Problem requirements ▸ Wherever the string "parameter" shows up in the material below, copy that line.

[Provided entries Boundary: Start]

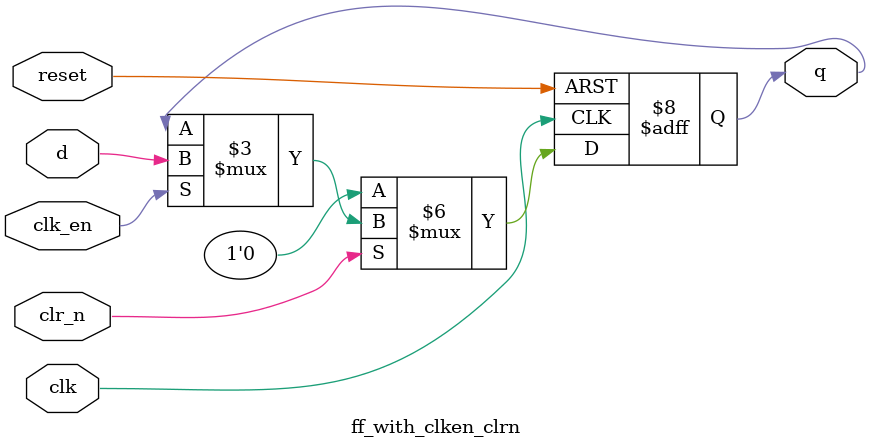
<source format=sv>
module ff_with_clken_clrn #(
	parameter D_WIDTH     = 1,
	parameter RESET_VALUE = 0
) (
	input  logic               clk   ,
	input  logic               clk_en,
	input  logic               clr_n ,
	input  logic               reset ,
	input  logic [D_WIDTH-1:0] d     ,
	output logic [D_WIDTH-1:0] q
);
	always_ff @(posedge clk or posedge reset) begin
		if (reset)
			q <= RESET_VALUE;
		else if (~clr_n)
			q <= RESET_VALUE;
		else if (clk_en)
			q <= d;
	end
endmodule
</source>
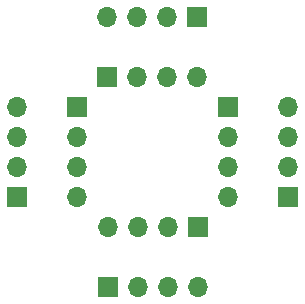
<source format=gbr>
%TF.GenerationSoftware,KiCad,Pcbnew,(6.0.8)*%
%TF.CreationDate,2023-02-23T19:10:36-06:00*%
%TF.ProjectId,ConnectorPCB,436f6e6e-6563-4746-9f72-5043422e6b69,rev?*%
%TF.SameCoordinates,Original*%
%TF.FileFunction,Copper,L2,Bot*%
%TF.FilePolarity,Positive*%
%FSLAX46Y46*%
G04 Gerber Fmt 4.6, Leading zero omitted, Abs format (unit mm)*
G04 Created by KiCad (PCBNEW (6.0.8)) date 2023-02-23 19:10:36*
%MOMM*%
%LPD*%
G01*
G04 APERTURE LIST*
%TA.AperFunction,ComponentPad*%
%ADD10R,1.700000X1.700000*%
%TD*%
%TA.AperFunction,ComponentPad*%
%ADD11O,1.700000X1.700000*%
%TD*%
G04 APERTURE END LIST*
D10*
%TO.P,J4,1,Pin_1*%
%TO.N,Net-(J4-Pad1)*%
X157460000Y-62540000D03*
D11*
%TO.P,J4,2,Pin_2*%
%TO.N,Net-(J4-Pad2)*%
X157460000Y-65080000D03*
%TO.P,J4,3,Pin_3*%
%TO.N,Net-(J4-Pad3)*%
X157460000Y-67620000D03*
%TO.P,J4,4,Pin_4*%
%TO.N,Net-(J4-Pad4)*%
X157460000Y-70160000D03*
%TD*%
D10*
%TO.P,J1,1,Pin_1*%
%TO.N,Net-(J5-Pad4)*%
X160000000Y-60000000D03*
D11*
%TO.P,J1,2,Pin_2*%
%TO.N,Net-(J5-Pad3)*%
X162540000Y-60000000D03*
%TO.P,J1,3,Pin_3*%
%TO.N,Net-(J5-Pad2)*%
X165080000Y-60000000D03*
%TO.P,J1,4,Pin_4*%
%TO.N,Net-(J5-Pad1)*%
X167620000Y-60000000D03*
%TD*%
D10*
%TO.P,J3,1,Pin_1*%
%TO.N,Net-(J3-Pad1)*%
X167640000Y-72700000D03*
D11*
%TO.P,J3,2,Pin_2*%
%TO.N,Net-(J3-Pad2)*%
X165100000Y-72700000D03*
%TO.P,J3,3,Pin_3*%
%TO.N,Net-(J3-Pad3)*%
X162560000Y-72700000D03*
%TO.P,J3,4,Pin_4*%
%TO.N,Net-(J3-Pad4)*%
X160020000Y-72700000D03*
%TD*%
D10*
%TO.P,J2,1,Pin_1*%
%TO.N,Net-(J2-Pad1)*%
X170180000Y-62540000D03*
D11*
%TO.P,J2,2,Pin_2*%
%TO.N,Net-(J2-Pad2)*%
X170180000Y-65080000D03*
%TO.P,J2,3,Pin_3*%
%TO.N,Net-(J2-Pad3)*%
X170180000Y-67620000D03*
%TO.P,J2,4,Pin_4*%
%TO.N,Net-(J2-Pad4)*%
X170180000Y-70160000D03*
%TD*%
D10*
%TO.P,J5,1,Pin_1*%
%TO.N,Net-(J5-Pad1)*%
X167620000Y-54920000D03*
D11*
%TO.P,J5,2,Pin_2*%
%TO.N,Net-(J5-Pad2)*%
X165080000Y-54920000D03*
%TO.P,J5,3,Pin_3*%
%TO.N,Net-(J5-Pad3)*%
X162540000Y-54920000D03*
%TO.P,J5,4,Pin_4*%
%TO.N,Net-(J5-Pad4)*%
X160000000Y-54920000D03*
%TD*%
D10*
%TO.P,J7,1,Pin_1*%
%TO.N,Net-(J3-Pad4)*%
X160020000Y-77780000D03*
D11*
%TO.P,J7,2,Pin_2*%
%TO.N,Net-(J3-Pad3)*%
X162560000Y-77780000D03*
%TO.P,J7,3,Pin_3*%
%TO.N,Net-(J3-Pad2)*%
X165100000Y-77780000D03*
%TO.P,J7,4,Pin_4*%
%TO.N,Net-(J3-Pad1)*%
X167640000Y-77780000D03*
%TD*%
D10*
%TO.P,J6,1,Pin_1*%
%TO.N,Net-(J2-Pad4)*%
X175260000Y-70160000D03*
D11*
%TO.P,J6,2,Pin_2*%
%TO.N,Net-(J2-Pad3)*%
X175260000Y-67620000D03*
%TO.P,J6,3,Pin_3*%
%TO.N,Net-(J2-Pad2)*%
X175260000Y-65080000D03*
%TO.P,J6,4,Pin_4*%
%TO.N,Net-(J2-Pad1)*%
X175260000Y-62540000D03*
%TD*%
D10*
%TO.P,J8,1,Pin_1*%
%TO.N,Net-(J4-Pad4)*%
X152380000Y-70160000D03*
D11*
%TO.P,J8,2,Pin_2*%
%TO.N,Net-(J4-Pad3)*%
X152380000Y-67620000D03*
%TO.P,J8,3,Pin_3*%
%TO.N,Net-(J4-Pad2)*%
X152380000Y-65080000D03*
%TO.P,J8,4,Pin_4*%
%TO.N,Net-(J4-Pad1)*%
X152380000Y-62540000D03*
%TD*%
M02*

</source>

[Provided entries Boundary: End]

Answer for this exercise ▸
	parameter D_WIDTH     = 1,
	parameter RESET_VALUE = 0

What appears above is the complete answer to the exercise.